Opulência e Pobreza


Nesta sentença Evangélica fundou o glorioso S. Bernardino uma graciosa parábola. Diz que era um Rei que tinha duas filhas: uma delas de singular formosura, galhardo talhe, mui cortesã e alegre; a outra muito feia e pouco asseada, seu semblante pálido, seu trato retirado. Esta vendo-se tão inferior à outra, ia chorar ao pai, carpindo-se que ninguém a quereria por esposa. Disse-lhe o pai: – Aquieta-te filha, que eu tenho determinado que quem escolher a tua irmã não leve mais dote que a sua formosura e boa conversação; e quem te escolher a ti, levará por dote o meu Reino. Oh que boa doutrina! Este Rei é Deus: as duas irmãs são a opulência e a pobreza: e são filhas do mesmo pai; porque Deus fez o pobre e o rico: Dives et pauper obviaverunt sibi: et utriusque operator est Dominus (Prov. 22. 2). A opulência é formosa aos olhos do mundo, luz muito, traja bem, vive contente, onde quer acha entrada e aplauso.

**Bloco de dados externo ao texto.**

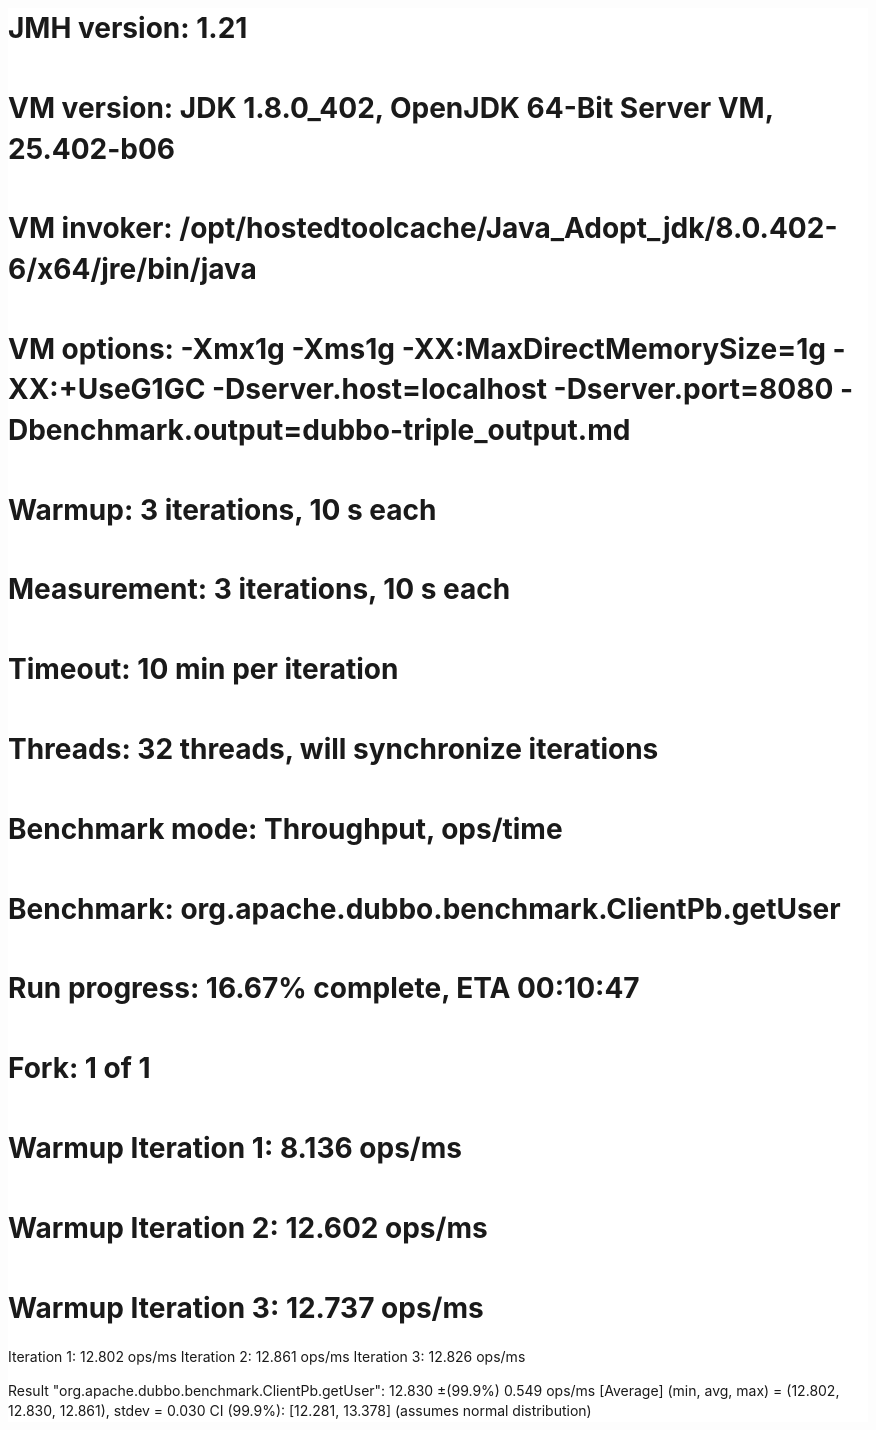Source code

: 
# JMH version: 1.21
# VM version: JDK 1.8.0_402, OpenJDK 64-Bit Server VM, 25.402-b06
# VM invoker: /opt/hostedtoolcache/Java_Adopt_jdk/8.0.402-6/x64/jre/bin/java
# VM options: -Xmx1g -Xms1g -XX:MaxDirectMemorySize=1g -XX:+UseG1GC -Dserver.host=localhost -Dserver.port=8080 -Dbenchmark.output=dubbo-triple_output.md
# Warmup: 3 iterations, 10 s each
# Measurement: 3 iterations, 10 s each
# Timeout: 10 min per iteration
# Threads: 32 threads, will synchronize iterations
# Benchmark mode: Throughput, ops/time
# Benchmark: org.apache.dubbo.benchmark.ClientPb.getUser

# Run progress: 16.67% complete, ETA 00:10:47
# Fork: 1 of 1
# Warmup Iteration   1: 8.136 ops/ms
# Warmup Iteration   2: 12.602 ops/ms
# Warmup Iteration   3: 12.737 ops/ms
Iteration   1: 12.802 ops/ms
Iteration   2: 12.861 ops/ms
Iteration   3: 12.826 ops/ms


Result "org.apache.dubbo.benchmark.ClientPb.getUser":
  12.830 ±(99.9%) 0.549 ops/ms [Average]
  (min, avg, max) = (12.802, 12.830, 12.861), stdev = 0.030
  CI (99.9%): [12.281, 13.378] (assumes normal distribution)
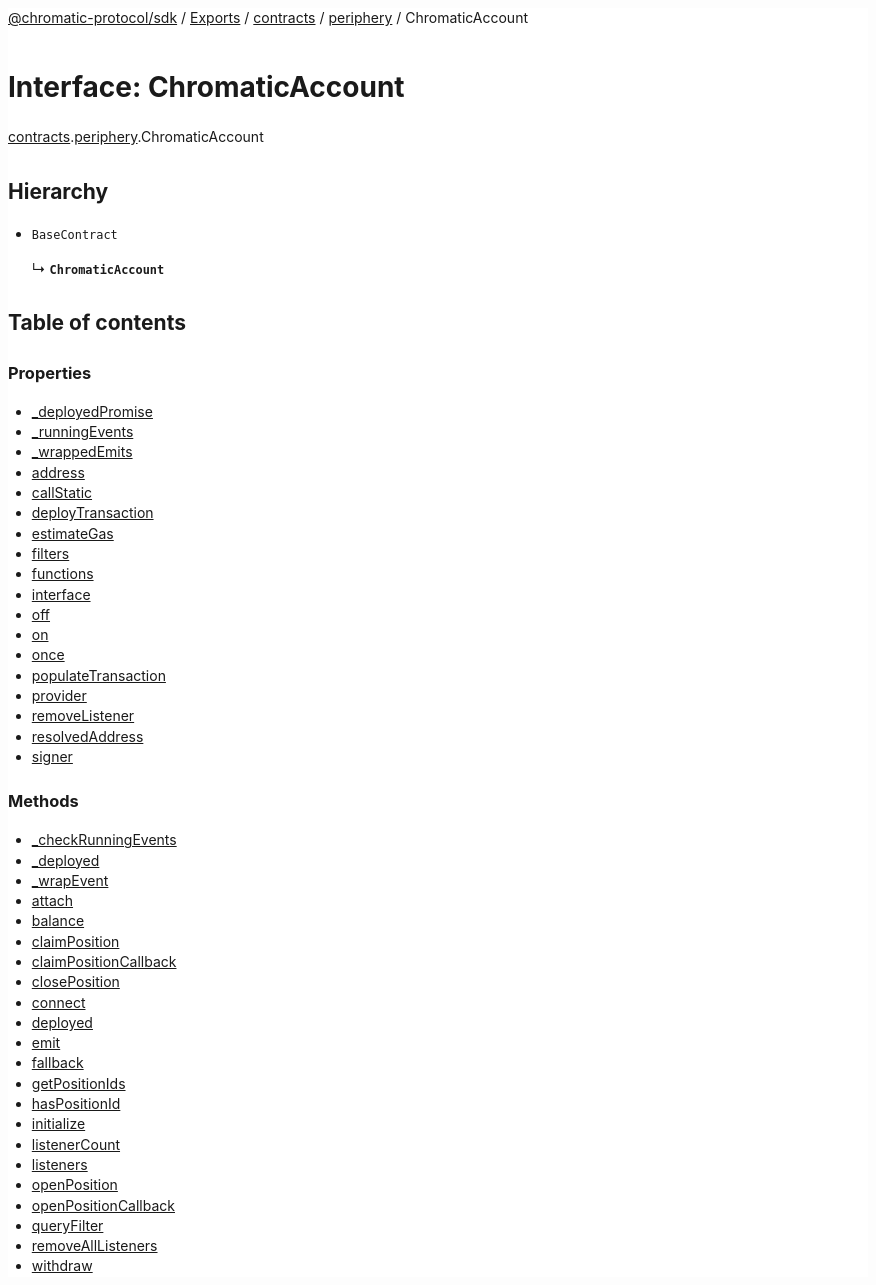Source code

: [@chromatic-protocol/sdk](../README.md) / [Exports](../modules.md) / [contracts](../modules/contracts.md) / [periphery](../modules/contracts.periphery.md) / ChromaticAccount

# Interface: ChromaticAccount

[contracts](../modules/contracts.md).[periphery](../modules/contracts.periphery.md).ChromaticAccount

## Hierarchy

- `BaseContract`

  ↳ **`ChromaticAccount`**

## Table of contents

### Properties

- [\_deployedPromise](contracts.periphery.ChromaticAccount.md#_deployedpromise)
- [\_runningEvents](contracts.periphery.ChromaticAccount.md#_runningevents)
- [\_wrappedEmits](contracts.periphery.ChromaticAccount.md#_wrappedemits)
- [address](contracts.periphery.ChromaticAccount.md#address)
- [callStatic](contracts.periphery.ChromaticAccount.md#callstatic)
- [deployTransaction](contracts.periphery.ChromaticAccount.md#deploytransaction)
- [estimateGas](contracts.periphery.ChromaticAccount.md#estimategas)
- [filters](contracts.periphery.ChromaticAccount.md#filters)
- [functions](contracts.periphery.ChromaticAccount.md#functions)
- [interface](contracts.periphery.ChromaticAccount.md#interface)
- [off](contracts.periphery.ChromaticAccount.md#off)
- [on](contracts.periphery.ChromaticAccount.md#on)
- [once](contracts.periphery.ChromaticAccount.md#once)
- [populateTransaction](contracts.periphery.ChromaticAccount.md#populatetransaction)
- [provider](contracts.periphery.ChromaticAccount.md#provider)
- [removeListener](contracts.periphery.ChromaticAccount.md#removelistener)
- [resolvedAddress](contracts.periphery.ChromaticAccount.md#resolvedaddress)
- [signer](contracts.periphery.ChromaticAccount.md#signer)

### Methods

- [\_checkRunningEvents](contracts.periphery.ChromaticAccount.md#_checkrunningevents)
- [\_deployed](contracts.periphery.ChromaticAccount.md#_deployed)
- [\_wrapEvent](contracts.periphery.ChromaticAccount.md#_wrapevent)
- [attach](contracts.periphery.ChromaticAccount.md#attach)
- [balance](contracts.periphery.ChromaticAccount.md#balance)
- [claimPosition](contracts.periphery.ChromaticAccount.md#claimposition)
- [claimPositionCallback](contracts.periphery.ChromaticAccount.md#claimpositioncallback)
- [closePosition](contracts.periphery.ChromaticAccount.md#closeposition)
- [connect](contracts.periphery.ChromaticAccount.md#connect)
- [deployed](contracts.periphery.ChromaticAccount.md#deployed)
- [emit](contracts.periphery.ChromaticAccount.md#emit)
- [fallback](contracts.periphery.ChromaticAccount.md#fallback)
- [getPositionIds](contracts.periphery.ChromaticAccount.md#getpositionids)
- [hasPositionId](contracts.periphery.ChromaticAccount.md#haspositionid)
- [initialize](contracts.periphery.ChromaticAccount.md#initialize)
- [listenerCount](contracts.periphery.ChromaticAccount.md#listenercount)
- [listeners](contracts.periphery.ChromaticAccount.md#listeners)
- [openPosition](contracts.periphery.ChromaticAccount.md#openposition)
- [openPositionCallback](contracts.periphery.ChromaticAccount.md#openpositioncallback)
- [queryFilter](contracts.periphery.ChromaticAccount.md#queryfilter)
- [removeAllListeners](contracts.periphery.ChromaticAccount.md#removealllisteners)
- [withdraw](contracts.periphery.ChromaticAccount.md#withdraw)
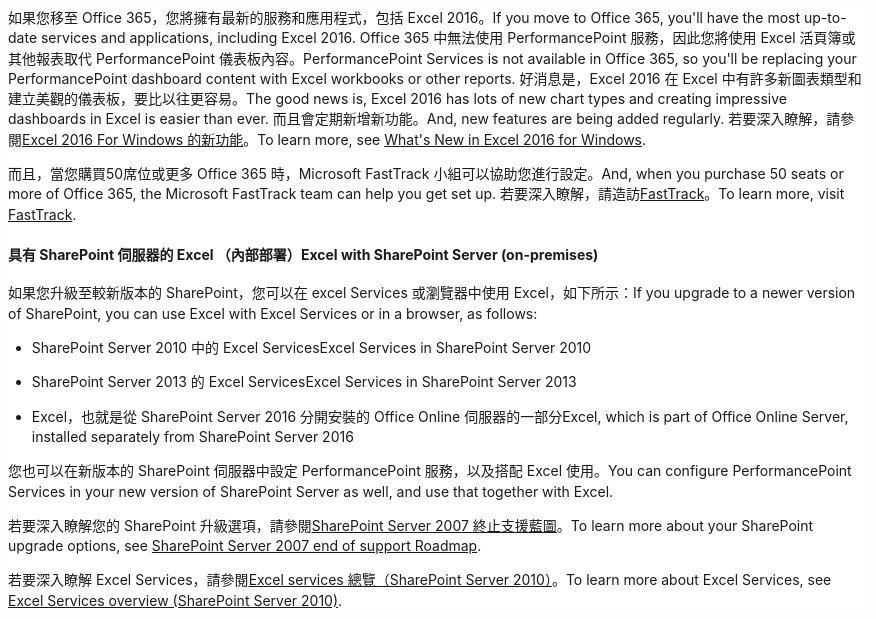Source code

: <span data-ttu-id="c8be8-219">如果您移至 Office 365，您將擁有最新的服務和應用程式，包括 Excel 2016。</span><span class="sxs-lookup"><span data-stu-id="c8be8-219">If you move to Office 365, you'll have the most up-to-date services and applications, including Excel 2016.</span></span> <span data-ttu-id="c8be8-220">Office 365 中無法使用 PerformancePoint 服務，因此您將使用 Excel 活頁簿或其他報表取代 PerformancePoint 儀表板內容。</span><span class="sxs-lookup"><span data-stu-id="c8be8-220">PerformancePoint Services is not available in Office 365, so you'll be replacing your PerformancePoint dashboard content with Excel workbooks or other reports.</span></span> <span data-ttu-id="c8be8-221">好消息是，Excel 2016 在 Excel 中有許多新圖表類型和建立美觀的儀表板，要比以往更容易。</span><span class="sxs-lookup"><span data-stu-id="c8be8-221">The good news is, Excel 2016 has lots of new chart types and creating impressive dashboards in Excel is easier than ever.</span></span> <span data-ttu-id="c8be8-222">而且會定期新增新功能。</span><span class="sxs-lookup"><span data-stu-id="c8be8-222">And, new features are being added regularly.</span></span> <span data-ttu-id="c8be8-223">若要深入瞭解，請參閱[Excel 2016 For Windows 的新功能](https://support.office.com/article/5fdb9208-ff33-45b6-9e08-1f5cdb3a6c73.aspx)。</span><span class="sxs-lookup"><span data-stu-id="c8be8-223">To learn more, see [What's New in Excel 2016 for Windows](https://support.office.com/article/5fdb9208-ff33-45b6-9e08-1f5cdb3a6c73.aspx).</span></span>
  
<span data-ttu-id="c8be8-224">而且，當您購買50席位或更多 Office 365 時，Microsoft FastTrack 小組可以協助您進行設定。</span><span class="sxs-lookup"><span data-stu-id="c8be8-224">And, when you purchase 50 seats or more of Office 365, the Microsoft FastTrack team can help you get set up.</span></span> <span data-ttu-id="c8be8-225">若要深入瞭解，請造訪[FastTrack](https://www.microsoft.com/fasttrack/microsoft-365/office-365)。</span><span class="sxs-lookup"><span data-stu-id="c8be8-225">To learn more, visit [FastTrack](https://www.microsoft.com/fasttrack/microsoft-365/office-365).</span></span>
  
#### <a name="excel-with-sharepoint-server-on-premises"></a><span data-ttu-id="c8be8-226">具有 SharePoint 伺服器的 Excel （內部部署）</span><span class="sxs-lookup"><span data-stu-id="c8be8-226">Excel with SharePoint Server (on-premises)</span></span>

<span data-ttu-id="c8be8-227">如果您升級至較新版本的 SharePoint，您可以在 excel Services 或瀏覽器中使用 Excel，如下所示：</span><span class="sxs-lookup"><span data-stu-id="c8be8-227">If you upgrade to a newer version of SharePoint, you can use Excel with Excel Services or in a browser, as follows:</span></span>
  
- <span data-ttu-id="c8be8-228">SharePoint Server 2010 中的 Excel Services</span><span class="sxs-lookup"><span data-stu-id="c8be8-228">Excel Services in SharePoint Server 2010</span></span>
    
- <span data-ttu-id="c8be8-229">SharePoint Server 2013 的 Excel Services</span><span class="sxs-lookup"><span data-stu-id="c8be8-229">Excel Services in SharePoint Server 2013</span></span>
    
- <span data-ttu-id="c8be8-230">Excel，也就是從 SharePoint Server 2016 分開安裝的 Office Online 伺服器的一部分</span><span class="sxs-lookup"><span data-stu-id="c8be8-230">Excel, which is part of Office Online Server, installed separately from SharePoint Server 2016</span></span>
    
<span data-ttu-id="c8be8-231">您也可以在新版本的 SharePoint 伺服器中設定 PerformancePoint 服務，以及搭配 Excel 使用。</span><span class="sxs-lookup"><span data-stu-id="c8be8-231">You can configure PerformancePoint Services in your new version of SharePoint Server as well, and use that together with Excel.</span></span>
  
<span data-ttu-id="c8be8-232">若要深入瞭解您的 SharePoint 升級選項，請參閱[SharePoint Server 2007 終止支援藍圖](sharepoint-2007-end-of-support.md)。</span><span class="sxs-lookup"><span data-stu-id="c8be8-232">To learn more about your SharePoint upgrade options, see [SharePoint Server 2007 end of support Roadmap](sharepoint-2007-end-of-support.md).</span></span>
  
<span data-ttu-id="c8be8-233">若要深入瞭解 Excel Services，請參閱[Excel services 總覽（SharePoint Server 2010）](https://go.microsoft.com/fwlink/?linkid=841362)。</span><span class="sxs-lookup"><span data-stu-id="c8be8-233">To learn more about Excel Services, see [Excel Services overview (SharePoint Server 2010)](https://go.microsoft.com/fwlink/?linkid=841362).</span></span>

Pelo contrário a pobreza é feia e triste, mete ascos e anda encantoada. Porém quem se casa com a opulência, não leva mais dote que essa mesma glória e luzimento do mundo, que logo passa. E quem recebe a pobreza e vive em paz com ela, promete-lhe Deus o Reino do Céu: Beati pauperes spiritu, quoniam ipsorum est regnum Caelorum (Mat. 5. 3).

Pe. Manuel Bernardes in «Sermões e Práticas», 1711 (póstumo).